> [Exercise instructions] In the protection card page, what score does the `block` threshold use for a hard block in enforce mode?

++++ Selected text

Protection Card

The protection card is the YAML document that tells Safe House how to defend an agent at runtime. It is one of the two cards every Mnemom agent has — the alignment card declares who the agent is; the protection card declares how the agent is defended. The protection card elevates what used to be an ad-hoc Safe House JSON config into a first-class YAML card with three-scope composition (platform > org > agent), granular exemptions, and the same audit + amendment semantics as the alignment card.

Structure

A protection card has four top-level sections. The complete schema is at /specifications/protection-card-schema; this page describes each section’s purpose.

`mode`

Top-level action policy for Safe House on this agent. Shares the four-mode enum (off | observe | nudge | enforce) with the alignment card’s two master switches (autonomy_mode and integrity_mode) — same words, same semantics, same UI picker.

off — detection skipped entirely (cost / latency / non-applicability cases). No telemetry.
observe — all detectors run, signals are logged asynchronously to the trace + reputation pipeline, no action is taken on the agent’s request.
nudge — detectors run synchronously; matches attach an advisory annotation to the agent’s prompt context (and an X-Mnemom-Advisory response header — see the Headers reference) but the request proceeds. The model sees the advisory as part of its context.
enforce — detectors run synchronously; matches block the request (quarantine ≥ quarantine threshold, hard block ≥ block threshold).

enforce is implicitly synchronous — to block a request, the gateway must wait for the verdict. There is no separate enforce_sync mode. Composition: strictest wins across enforce > nudge > observe > off. An agent cannot drop below the platform/org floor.

mode: enforce

AEGIS Managed Rules tune protection-card behavior across the network. When a new Managed Rule promotes platform-scope (Ed25519-signed; tier-3 auto-promoted with 24h observe soak; tier-1/-2 dual-control), the gateway loads it via the tiered KV → R2 → isolate read substrate and adds the rule’s detection thresholds to the screening pipeline your protection card configured. Your card’s mode (off / observe / nudge / enforce) determines what action the gateway takes when a Managed Rule matches.

`thresholds`

Three-band escalation ladder for Safe House detector scores. All values are floats in [0, 1].

thresholds:
  warn: 0.60         # informational annotation in observe/nudge; soft annotation in enforce
  quarantine: 0.80   # quarantine in enforce; informational in observe/nudge
  block: 0.95        # hard block in enforce

Three bands map cleanly onto the SOC severity ladder familiar to most operators. Per-detector tuning is an internal calibration concern and not exposed in the schema. Validation enforces warn ≤ quarantine ≤ block.

++++++++
++++ Record excerpts

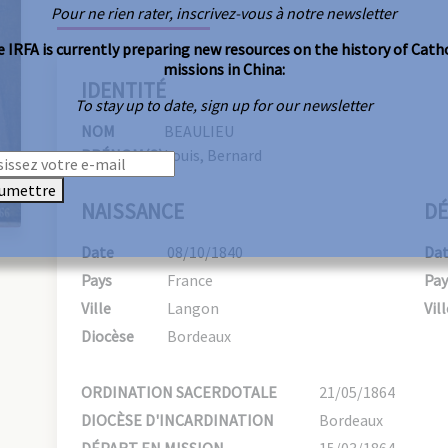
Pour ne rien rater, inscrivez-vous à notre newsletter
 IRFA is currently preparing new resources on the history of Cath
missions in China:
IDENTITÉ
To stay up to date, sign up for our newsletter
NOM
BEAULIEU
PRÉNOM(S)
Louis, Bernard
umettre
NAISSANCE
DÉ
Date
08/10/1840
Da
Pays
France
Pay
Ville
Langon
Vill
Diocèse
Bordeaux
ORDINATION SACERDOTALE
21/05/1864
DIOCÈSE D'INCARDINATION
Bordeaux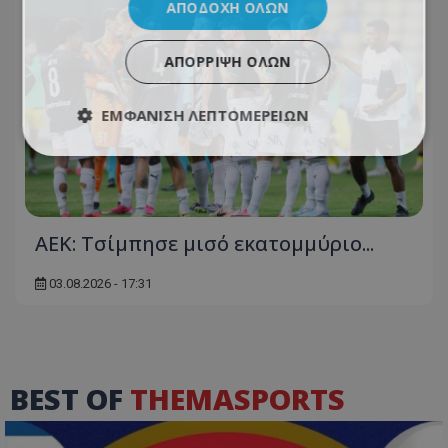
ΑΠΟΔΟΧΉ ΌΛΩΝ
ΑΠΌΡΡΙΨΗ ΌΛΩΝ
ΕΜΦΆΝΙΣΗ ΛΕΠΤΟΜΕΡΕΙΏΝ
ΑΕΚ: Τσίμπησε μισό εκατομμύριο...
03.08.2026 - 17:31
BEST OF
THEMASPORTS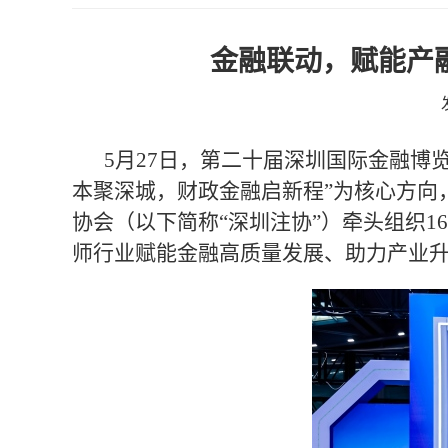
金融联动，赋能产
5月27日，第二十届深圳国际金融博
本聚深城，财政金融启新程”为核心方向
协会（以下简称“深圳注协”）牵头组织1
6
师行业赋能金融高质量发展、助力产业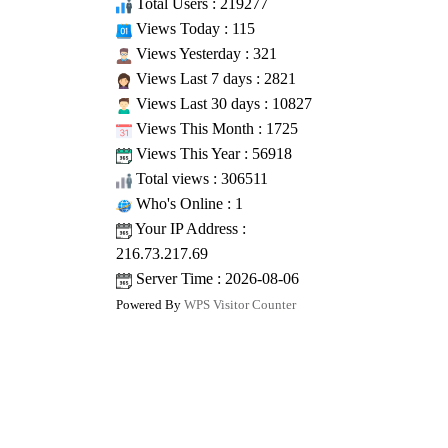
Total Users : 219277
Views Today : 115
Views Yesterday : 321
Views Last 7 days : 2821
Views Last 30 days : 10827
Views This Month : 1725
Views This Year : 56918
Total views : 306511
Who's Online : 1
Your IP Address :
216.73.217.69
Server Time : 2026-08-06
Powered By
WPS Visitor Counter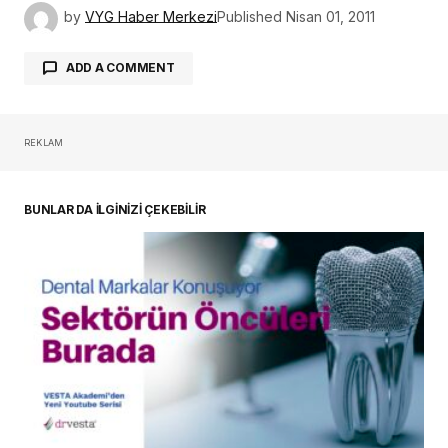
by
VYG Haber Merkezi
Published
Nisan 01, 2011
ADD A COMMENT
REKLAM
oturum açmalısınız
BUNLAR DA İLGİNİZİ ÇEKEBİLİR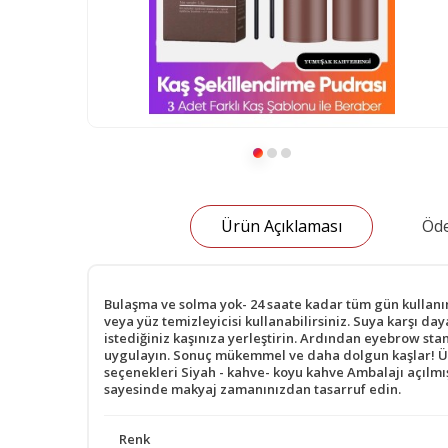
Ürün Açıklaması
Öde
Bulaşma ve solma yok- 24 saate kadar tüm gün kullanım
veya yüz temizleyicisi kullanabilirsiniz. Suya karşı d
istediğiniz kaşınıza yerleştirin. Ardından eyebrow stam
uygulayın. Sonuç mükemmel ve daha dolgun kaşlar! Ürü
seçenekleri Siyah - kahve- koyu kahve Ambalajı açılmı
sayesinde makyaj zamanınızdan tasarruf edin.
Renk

++++++++
++++ Record excerpts

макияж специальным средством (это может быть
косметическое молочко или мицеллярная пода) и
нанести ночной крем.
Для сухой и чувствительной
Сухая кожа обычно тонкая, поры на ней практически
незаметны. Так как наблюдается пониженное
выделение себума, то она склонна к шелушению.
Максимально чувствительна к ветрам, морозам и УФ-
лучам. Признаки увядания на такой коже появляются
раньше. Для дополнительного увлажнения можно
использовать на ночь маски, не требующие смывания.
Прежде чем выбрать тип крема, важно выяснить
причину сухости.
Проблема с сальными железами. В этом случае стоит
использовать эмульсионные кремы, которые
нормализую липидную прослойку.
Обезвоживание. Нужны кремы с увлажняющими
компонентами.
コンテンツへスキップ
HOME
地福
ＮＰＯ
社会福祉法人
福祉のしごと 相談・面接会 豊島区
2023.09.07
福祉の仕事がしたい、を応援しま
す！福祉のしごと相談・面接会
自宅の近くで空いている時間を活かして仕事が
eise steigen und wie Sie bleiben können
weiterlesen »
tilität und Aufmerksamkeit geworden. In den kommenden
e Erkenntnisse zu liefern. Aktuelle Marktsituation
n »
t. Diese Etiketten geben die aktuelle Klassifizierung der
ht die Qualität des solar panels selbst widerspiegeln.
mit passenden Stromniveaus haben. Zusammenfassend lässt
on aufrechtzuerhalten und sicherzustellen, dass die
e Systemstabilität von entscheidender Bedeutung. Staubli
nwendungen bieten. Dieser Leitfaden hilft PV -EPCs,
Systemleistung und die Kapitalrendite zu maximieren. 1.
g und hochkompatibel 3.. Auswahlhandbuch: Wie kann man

++++++++

> [Response box] 0.95